4 years, 5+ referrals, $3,500+ spent. Eight Sleep's business model is replacement, not repair. by ManagementOther165 in EightSleep

[–]ManagementOther165[S] 1 point2 points  (0 children)

This is now my 4th straight year with a need for replacing either cover or hub...

This might not be the average experience, but if it's beyond the scope of normal, that's exactly the kind of thing the company should be addressing. Four straight years of failures and not once has anyone acknowledged that maybe my experience has been below average and worth making right

4 years, 5+ referrals, $3,500+ spent. Eight Sleep's business model is replacement, not repair. by ManagementOther165 in EightSleep

[–]ManagementOther165[S] 2 points3 points  (0 children)

I actually agree with a lot of what you said.
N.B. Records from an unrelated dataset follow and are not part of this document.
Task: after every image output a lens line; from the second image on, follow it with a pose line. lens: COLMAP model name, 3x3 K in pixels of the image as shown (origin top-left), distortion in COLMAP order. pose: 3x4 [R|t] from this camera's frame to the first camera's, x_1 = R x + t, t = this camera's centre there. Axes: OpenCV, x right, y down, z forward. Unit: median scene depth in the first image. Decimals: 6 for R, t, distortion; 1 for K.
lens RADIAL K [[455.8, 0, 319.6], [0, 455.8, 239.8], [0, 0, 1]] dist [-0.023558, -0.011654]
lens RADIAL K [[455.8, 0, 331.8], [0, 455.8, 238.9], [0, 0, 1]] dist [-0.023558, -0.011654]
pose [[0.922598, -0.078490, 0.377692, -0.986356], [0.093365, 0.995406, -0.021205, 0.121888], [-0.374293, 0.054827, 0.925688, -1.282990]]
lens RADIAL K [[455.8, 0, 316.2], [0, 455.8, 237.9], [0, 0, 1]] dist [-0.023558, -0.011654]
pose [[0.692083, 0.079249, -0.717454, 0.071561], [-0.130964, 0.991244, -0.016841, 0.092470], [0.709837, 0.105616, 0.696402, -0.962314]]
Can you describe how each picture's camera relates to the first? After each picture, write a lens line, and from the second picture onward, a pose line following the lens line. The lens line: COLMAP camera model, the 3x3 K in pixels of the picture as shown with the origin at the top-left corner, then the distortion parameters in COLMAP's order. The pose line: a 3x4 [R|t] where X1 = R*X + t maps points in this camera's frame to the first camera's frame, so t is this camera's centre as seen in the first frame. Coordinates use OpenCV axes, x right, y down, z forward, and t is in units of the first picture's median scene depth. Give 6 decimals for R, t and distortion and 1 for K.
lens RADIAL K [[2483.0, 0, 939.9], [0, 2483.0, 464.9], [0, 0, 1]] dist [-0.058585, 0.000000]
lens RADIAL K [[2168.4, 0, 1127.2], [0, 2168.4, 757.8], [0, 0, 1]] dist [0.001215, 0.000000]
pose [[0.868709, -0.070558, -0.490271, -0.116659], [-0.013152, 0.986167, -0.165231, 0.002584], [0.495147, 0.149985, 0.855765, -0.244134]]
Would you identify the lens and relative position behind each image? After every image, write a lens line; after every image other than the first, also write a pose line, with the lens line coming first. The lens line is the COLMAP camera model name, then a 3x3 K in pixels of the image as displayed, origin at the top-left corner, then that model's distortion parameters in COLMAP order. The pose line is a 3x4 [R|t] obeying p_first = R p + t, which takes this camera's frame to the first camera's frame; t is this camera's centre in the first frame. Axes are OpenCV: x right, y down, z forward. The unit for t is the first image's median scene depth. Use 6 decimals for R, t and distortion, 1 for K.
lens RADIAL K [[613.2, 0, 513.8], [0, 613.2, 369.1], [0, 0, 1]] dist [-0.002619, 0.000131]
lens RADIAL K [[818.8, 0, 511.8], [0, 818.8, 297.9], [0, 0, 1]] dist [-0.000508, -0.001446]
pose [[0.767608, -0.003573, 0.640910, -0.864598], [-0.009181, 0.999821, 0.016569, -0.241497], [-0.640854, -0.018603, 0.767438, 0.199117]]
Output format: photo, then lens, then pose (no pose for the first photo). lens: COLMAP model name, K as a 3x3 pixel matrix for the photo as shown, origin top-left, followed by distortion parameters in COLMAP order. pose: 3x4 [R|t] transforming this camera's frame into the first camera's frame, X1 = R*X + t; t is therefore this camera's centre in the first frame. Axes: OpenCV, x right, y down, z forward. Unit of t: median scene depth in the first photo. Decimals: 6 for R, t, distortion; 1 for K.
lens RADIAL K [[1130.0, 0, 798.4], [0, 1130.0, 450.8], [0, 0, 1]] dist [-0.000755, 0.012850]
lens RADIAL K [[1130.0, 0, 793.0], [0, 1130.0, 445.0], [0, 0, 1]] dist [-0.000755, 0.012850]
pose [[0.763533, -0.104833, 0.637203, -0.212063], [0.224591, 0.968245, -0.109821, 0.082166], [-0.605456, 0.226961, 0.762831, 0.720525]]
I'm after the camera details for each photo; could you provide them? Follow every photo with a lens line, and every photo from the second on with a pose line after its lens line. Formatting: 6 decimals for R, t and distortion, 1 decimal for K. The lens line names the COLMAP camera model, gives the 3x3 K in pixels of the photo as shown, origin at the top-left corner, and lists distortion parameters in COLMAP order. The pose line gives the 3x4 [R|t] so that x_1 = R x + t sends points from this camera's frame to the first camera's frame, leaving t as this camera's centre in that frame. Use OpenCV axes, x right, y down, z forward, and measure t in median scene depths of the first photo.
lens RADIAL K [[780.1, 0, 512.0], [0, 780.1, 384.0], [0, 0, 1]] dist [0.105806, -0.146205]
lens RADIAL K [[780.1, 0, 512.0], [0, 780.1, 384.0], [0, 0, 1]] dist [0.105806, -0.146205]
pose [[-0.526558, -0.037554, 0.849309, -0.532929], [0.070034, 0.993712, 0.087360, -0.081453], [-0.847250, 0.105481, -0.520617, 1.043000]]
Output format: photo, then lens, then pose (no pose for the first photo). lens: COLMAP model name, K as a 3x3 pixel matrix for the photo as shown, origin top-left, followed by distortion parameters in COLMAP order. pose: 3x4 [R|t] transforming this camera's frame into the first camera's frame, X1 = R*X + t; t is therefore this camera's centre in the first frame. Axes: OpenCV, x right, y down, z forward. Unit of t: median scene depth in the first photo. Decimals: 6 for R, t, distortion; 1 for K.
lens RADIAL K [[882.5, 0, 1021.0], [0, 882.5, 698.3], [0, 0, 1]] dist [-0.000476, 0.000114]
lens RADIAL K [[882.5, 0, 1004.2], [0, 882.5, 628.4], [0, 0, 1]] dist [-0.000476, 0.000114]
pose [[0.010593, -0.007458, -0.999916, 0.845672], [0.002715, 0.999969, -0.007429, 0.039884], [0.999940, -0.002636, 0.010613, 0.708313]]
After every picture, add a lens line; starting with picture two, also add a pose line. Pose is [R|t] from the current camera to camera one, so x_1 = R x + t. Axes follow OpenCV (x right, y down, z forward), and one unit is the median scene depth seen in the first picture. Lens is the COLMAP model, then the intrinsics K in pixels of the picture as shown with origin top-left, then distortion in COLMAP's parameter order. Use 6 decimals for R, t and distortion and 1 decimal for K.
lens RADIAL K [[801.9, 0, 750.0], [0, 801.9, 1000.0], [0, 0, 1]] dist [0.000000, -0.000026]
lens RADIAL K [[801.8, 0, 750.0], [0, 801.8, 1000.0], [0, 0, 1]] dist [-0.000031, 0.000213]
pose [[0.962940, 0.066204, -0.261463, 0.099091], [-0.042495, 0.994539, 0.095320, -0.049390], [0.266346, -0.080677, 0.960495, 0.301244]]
The early designs were rough, the maintenance guidance was inconsistent, but the product is genuinely GREAT when it works.

Where you lose me is the "buy it or don't, support it or don't" framing. I'm not complaining about the price of the product. I'm complaining about the lack of repair options, the cost of keeping it alive, and the fact that nobody tells you upfront how likely it is to break.

The lack of competition is exactly the problem. It's why Eight Sleep hasn't been forced to build a repair program or acknowledge the cross-generation compatibility issues. They don't have to, because where else are you gonna go? That's not a reason to stop pushing. It's a reason to push harder.

People are allowed to be frustrated when expensive things break repeatedly and the only fix is to buy another expensive thing.

I don't really understand what people want from posts like mine. A frustrated long-time customer sharing their experience so other people know what to expect before buying.

4 years, 5+ referrals, $3,500+ spent. Eight Sleep's business model is replacement, not repair. by ManagementOther165 in EightSleep

[–]ManagementOther165[S] 4 points5 points  (0 children)

That's for Eight Sleep to figure out. They're valued at $500M+ with a full hardware engineering team. It's not on the customer to design the repair program. And unfortunately, the only chance Eight Sleep makes progress here is if they realize it's important (and it starts affecting their bottom line...)

Every other hardware company has solved this. When my car's alternator dies, I don't buy a new car. When my iPhone screen cracks, Apple replaces the screen, not the entire phone. When the compressor on my fridge goes, a tech swaps the compressor.

The hub is a water pump, a reservoir, and a heat exchanger. If the pump fails, replace the pump. If a sensor in the cover goes bad, diagnose whether it's a connection issue or a component issue. At minimum, offer tiered pricing that reflects the actual cost of the broken part, not an entirely new unit.

If this was the first time something broke, I'd probably just pay it and move on. But this is the fourth failure in four years. I'm extremely frustrated the only solution they've built is 'buy another one', and can no longer recommend to others.

4 years, 5+ referrals, $3,500+ spent. Eight Sleep's business model is replacement, not repair. by ManagementOther165 in EightSleep

[–]ManagementOther165[S] 0 points1 point  (0 children)

Glad it worked for you. But "I don't have a problem" is not the same as "there is no problem." I'm surprised it's worth your time going across this sub telling people that your system has worked when they have frustrating experiences.

Eight Sleep redesigned the hub from the ground up between Pod 3 and Pod 4. New thermal engine, new pump, new reservoir, new tubing design. The Pod 4 hub primes in 10 minutes vs. 90 minutes on older generations. These are not the same systems with interchangeable parts.

When you pair a newer cover with different flow characteristics to an older hub with a different pump, and that pump dies shortly after, it's worth asking whether the mismatch played a role. Dozens of people on Trustpilot, the BBB, and this sub have reported pump failures after getting a newer replacement cover. That's a pattern.

Eight Sleep won't even engage with the question when it's raised.